● Records supplied:

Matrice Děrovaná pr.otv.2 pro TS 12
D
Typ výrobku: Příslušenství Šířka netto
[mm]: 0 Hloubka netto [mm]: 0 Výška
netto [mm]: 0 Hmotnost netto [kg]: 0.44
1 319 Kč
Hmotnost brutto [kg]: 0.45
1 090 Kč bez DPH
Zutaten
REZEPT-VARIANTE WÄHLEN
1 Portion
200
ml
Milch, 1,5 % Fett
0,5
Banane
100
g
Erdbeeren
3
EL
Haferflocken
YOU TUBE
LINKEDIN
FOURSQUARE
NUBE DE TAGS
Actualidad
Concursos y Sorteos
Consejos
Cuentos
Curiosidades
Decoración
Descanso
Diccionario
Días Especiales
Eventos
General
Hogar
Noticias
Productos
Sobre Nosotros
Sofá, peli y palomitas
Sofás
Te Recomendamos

...

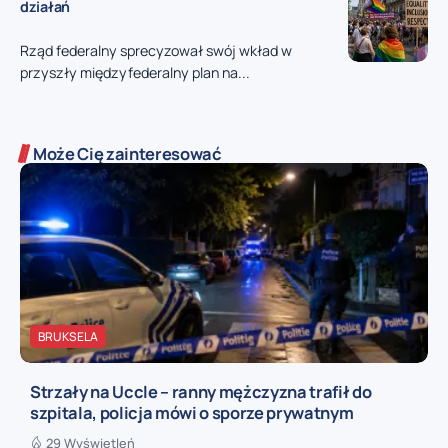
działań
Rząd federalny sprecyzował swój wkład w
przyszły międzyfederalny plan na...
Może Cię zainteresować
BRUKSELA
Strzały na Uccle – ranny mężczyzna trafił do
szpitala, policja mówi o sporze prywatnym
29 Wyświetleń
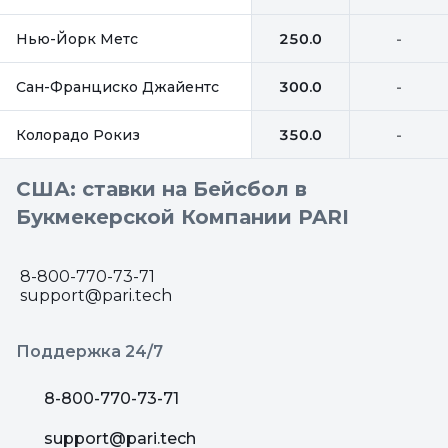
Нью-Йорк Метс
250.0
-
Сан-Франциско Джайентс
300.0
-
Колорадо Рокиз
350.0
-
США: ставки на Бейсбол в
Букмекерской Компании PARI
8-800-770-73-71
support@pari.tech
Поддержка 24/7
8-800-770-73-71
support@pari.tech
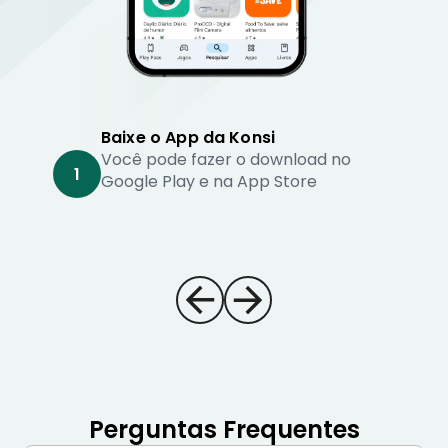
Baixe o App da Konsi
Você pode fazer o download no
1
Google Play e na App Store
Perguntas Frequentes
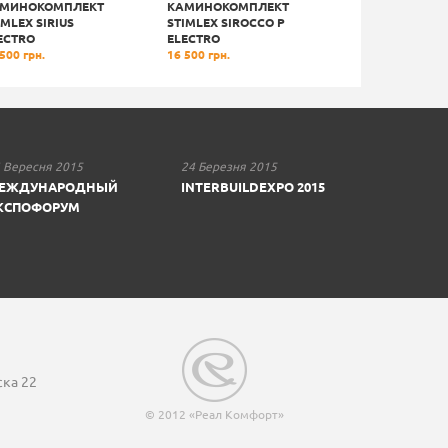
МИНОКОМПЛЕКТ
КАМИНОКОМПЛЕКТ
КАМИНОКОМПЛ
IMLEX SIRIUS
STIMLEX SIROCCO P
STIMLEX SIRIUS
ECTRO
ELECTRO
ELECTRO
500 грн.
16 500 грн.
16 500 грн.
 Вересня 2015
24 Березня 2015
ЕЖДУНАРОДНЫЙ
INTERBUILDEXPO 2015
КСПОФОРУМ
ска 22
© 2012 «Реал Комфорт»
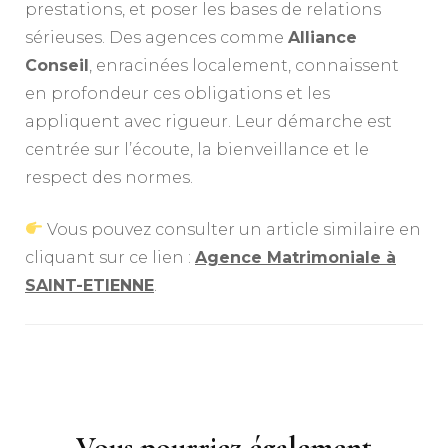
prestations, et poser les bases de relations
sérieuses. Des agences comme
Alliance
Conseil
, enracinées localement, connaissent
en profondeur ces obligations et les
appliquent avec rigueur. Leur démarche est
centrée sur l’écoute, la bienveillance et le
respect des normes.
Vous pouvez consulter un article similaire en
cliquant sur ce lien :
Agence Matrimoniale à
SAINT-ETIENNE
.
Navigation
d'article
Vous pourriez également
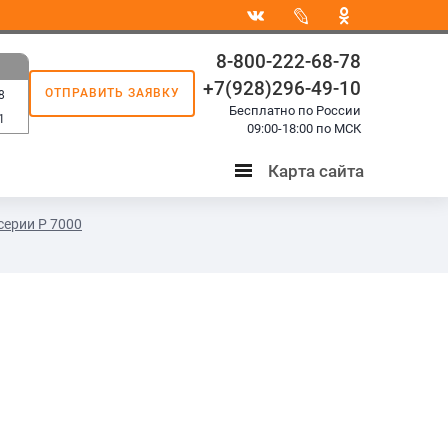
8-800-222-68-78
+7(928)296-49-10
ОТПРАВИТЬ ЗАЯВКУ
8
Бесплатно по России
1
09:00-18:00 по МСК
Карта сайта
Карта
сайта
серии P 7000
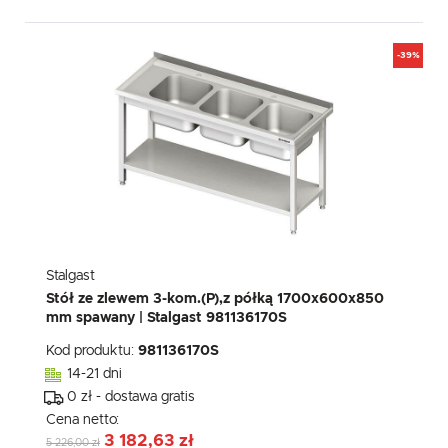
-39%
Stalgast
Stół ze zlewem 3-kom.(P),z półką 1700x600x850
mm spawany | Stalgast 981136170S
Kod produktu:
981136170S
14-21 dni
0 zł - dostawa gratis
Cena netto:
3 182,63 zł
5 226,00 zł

---

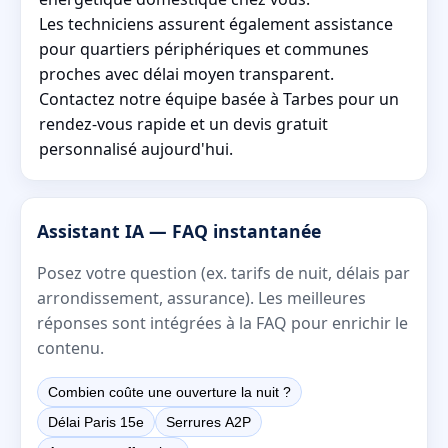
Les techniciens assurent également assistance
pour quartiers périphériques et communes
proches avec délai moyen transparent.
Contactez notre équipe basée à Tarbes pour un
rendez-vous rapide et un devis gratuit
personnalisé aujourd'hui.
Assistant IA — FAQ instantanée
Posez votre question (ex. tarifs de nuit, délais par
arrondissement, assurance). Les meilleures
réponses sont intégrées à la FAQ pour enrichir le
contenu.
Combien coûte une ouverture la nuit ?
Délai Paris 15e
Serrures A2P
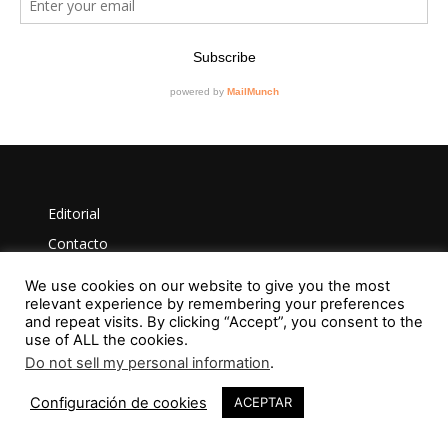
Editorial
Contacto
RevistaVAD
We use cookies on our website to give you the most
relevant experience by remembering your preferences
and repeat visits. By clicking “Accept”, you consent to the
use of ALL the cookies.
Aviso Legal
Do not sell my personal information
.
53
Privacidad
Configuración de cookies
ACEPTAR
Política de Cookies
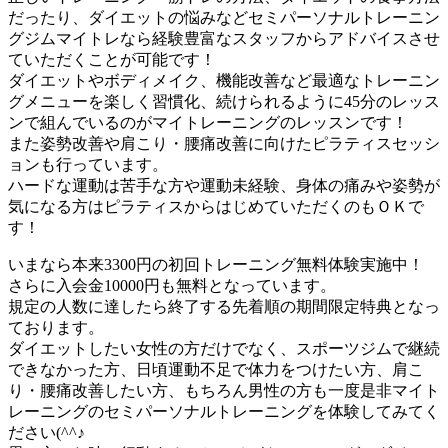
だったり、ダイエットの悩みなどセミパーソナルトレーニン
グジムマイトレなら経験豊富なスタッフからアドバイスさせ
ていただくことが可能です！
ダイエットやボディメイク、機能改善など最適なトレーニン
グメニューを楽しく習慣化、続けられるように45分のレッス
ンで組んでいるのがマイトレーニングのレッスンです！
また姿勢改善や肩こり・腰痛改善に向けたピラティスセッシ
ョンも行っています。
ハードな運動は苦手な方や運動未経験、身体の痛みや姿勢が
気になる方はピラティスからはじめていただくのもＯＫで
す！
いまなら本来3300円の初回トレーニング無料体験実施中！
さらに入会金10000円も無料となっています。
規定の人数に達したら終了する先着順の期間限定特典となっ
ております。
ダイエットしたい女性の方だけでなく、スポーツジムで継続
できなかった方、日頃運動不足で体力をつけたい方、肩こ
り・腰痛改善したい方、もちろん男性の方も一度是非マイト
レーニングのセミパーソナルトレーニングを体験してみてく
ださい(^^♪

● Required work: Copy out the listing line for line, from the line containing "Matrice Děrovaná pr.otv.2 pro TS 12" through the line containing "Te Recomendamos".

● Solved problem:
Matrice Děrovaná pr.otv.2 pro TS 12
D
Typ výrobku: Příslušenství Šířka netto
[mm]: 0 Hloubka netto [mm]: 0 Výška
netto [mm]: 0 Hmotnost netto [kg]: 0.44
1 319 Kč
Hmotnost brutto [kg]: 0.45
1 090 Kč bez DPH
Zutaten
REZEPT-VARIANTE WÄHLEN
1 Portion
200
ml
Milch, 1,5 % Fett
0,5
Banane
100
g
Erdbeeren
3
EL
Haferflocken
YOU TUBE
LINKEDIN
FOURSQUARE
NUBE DE TAGS
Actualidad
Concursos y Sorteos
Consejos
Cuentos
Curiosidades
Decoración
Descanso
Diccionario
Días Especiales
Eventos
General
Hogar
Noticias
Productos
Sobre Nosotros
Sofá, peli y palomitas
Sofás
Te Recomendamos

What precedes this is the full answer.